The iPhone assault continues

The absence of a Micro SD slot is a bit odd for a GPS-equipped handset when so many navigation software packages come on memory cards and are sold under the premise of plug in and away you go. We have little doubt you could copy the data and applications across onto the Diamond to the same effect, but that's hardly the point. Some folk are just not that technically clued up, and besides, who wants to eat into their media storage with navigation software and maps?

With the Diamond, HTC has finally seen fit to move on from the rather lacklustre screens fitted to its other handsets. The 2.8in, 480 x 620, 65,536-colour job on the Diamond is bright, clear and easily readable in even the strongest sunlight, something you couldn't really say of the the screens on the other Touch family handsets.

HTC Touch Diamond

The 2.8in, 480 x 620 display is bright, clear and easily readable

When all is said and done, though, the Diamond is frankly less about what it does than how it does it. The big idea on this device is the TouchFlo 3D control interface, HTC's latest effort to keep its users beyond the clammy and odious grip of the underlying Windows Mobile UI.

It has done a pretty good job.

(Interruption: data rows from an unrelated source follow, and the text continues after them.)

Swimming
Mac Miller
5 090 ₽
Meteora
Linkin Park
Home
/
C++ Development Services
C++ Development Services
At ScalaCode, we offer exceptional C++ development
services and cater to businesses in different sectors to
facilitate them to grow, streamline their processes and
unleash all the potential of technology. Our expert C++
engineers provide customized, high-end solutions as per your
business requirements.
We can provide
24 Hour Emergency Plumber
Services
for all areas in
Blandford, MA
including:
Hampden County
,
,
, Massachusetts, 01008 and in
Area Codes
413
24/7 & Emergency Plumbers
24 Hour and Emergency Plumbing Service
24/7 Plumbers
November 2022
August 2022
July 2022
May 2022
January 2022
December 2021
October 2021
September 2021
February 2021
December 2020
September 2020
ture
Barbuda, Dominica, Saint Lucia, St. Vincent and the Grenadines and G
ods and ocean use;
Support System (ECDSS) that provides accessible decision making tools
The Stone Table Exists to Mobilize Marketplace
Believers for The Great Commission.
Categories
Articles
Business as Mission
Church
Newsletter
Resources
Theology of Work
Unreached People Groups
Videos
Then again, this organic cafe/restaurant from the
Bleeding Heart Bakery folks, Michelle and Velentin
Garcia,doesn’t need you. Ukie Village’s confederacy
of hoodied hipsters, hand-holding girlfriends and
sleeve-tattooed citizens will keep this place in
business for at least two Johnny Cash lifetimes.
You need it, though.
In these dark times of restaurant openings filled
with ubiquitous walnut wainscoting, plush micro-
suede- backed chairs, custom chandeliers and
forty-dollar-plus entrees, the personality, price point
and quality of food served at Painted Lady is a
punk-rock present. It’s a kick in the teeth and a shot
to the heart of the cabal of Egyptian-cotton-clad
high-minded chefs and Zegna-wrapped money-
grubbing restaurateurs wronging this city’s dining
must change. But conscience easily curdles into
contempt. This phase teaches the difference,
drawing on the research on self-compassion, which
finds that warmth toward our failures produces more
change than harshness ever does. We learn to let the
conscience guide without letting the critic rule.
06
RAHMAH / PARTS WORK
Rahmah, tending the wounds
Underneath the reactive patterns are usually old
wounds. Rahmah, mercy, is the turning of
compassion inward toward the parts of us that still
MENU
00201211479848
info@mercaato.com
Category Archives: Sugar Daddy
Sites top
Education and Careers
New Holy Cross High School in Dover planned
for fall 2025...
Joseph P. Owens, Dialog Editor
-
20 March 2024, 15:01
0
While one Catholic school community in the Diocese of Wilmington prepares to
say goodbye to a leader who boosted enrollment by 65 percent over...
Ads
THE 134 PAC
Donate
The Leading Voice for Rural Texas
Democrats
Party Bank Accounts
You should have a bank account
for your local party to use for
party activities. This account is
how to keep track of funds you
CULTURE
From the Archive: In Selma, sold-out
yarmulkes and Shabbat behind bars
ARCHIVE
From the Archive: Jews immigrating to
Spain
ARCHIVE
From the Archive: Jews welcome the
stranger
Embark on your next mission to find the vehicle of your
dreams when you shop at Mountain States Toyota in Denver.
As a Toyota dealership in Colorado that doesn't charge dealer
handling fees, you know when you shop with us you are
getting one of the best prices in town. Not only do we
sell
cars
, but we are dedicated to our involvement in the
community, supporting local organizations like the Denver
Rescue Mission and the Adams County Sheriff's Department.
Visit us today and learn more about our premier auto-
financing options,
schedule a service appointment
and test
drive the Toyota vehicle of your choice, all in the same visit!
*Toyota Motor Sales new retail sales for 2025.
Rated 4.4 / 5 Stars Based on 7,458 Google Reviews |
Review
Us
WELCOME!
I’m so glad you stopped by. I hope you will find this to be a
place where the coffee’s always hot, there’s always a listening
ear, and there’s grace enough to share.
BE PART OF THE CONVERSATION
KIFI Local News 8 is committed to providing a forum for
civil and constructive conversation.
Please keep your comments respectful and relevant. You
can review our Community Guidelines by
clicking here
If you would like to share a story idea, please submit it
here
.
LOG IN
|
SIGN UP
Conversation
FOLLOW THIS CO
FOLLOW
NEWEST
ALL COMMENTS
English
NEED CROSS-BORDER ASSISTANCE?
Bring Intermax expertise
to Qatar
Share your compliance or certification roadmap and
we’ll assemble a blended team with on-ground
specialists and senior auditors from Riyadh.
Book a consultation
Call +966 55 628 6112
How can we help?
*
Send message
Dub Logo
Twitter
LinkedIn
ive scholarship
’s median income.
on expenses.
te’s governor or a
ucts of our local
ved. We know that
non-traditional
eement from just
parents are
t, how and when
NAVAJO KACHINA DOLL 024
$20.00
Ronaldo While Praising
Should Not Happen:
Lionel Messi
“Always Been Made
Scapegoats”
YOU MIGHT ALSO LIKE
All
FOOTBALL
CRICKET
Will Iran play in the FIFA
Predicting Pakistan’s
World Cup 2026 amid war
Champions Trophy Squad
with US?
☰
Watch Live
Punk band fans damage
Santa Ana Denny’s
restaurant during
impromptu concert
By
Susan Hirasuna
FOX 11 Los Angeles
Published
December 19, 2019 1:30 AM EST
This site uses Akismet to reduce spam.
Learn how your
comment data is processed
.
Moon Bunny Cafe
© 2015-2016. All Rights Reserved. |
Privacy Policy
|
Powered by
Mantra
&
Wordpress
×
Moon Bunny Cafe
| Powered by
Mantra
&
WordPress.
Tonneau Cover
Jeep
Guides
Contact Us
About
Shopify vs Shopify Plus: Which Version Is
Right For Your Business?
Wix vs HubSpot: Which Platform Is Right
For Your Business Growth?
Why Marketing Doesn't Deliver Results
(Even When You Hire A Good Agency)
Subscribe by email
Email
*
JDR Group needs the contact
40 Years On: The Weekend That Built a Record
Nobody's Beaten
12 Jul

What you have is a home page and nine other screens that swipe one to the next allowing you access to your contacts, texts, email, web browser, pictures and videos, music, the weather, settings and programs. Each screen shares a common background and comes with it's own rather funky graphics.

At the bottom of the screen sits a row of ten menu tabs, one for each screen though only five show at any one time. Below, sit two soft-menu buttons. Together, all these controls give you can access to most functions. The majority of subsidiary menus are rendered at a finger friendly scale so you have to drill pretty deep to come across those annoyingly small and fiddly Window's menus that require the stylus.

Though the home page's faux electric clock is a nice bit of design, it's the weather screen that is really TouchFlo 3D's poster child, with its clouds, rain and even a virtual windscreen wiper. Yes, the wiper's wholly pointless but we have yet to find anyone who wasn't at least slightly amused by it.